Exercise: A copy is needed of each line in the records that has the word "серии".

╭─ Source data

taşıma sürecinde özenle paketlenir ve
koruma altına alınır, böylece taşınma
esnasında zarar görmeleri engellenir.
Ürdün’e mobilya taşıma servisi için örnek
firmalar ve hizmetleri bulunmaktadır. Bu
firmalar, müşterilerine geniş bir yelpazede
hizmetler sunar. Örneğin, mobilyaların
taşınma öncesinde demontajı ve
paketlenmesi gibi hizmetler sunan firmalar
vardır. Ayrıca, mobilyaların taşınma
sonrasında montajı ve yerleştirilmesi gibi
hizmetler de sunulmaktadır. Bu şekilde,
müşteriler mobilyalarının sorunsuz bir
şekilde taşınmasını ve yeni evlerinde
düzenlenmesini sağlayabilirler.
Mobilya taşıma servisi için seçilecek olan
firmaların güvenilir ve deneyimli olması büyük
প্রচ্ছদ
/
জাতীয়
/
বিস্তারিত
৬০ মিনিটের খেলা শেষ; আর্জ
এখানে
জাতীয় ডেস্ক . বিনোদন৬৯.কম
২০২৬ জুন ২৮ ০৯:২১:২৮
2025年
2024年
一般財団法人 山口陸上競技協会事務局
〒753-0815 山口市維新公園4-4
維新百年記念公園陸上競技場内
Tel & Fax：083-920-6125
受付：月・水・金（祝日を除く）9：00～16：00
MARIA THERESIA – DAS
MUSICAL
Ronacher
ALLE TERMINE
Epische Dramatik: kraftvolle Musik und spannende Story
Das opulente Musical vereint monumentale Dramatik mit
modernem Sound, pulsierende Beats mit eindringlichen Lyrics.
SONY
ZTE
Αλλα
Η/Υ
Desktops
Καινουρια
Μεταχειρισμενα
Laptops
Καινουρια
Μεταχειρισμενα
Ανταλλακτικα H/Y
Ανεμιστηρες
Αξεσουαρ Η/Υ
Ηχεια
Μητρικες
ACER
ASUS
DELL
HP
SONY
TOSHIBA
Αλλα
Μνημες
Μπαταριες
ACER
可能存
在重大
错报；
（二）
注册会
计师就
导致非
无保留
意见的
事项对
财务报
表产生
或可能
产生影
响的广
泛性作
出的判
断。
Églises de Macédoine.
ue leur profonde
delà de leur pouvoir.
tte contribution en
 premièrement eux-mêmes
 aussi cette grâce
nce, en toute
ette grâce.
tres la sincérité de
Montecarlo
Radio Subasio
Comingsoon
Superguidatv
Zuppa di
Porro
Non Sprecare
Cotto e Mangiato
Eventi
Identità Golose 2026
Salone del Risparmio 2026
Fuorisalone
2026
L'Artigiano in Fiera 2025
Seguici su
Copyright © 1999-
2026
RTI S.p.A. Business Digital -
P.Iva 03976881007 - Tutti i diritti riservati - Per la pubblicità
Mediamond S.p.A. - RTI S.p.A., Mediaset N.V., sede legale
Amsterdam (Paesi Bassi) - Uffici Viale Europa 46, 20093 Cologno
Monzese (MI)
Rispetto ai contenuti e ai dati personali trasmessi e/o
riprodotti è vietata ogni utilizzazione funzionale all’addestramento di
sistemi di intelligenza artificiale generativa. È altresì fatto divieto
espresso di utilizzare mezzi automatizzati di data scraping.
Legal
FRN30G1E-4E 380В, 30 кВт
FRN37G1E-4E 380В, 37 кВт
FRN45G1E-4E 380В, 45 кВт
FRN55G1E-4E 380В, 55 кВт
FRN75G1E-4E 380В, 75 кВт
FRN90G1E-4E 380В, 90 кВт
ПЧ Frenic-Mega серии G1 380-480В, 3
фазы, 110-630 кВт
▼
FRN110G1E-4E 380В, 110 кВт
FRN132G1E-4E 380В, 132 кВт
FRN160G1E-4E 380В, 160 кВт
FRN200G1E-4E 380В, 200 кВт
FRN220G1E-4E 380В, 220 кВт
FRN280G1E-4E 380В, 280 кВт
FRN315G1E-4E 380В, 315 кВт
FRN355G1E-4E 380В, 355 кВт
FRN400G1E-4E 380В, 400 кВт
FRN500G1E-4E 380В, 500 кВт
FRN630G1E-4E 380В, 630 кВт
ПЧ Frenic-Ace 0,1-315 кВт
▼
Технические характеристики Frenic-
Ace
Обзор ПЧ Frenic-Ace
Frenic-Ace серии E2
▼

╰─

Response to this exercise:
ПЧ Frenic-Mega серии G1 380-480В, 3
Frenic-Ace серии E2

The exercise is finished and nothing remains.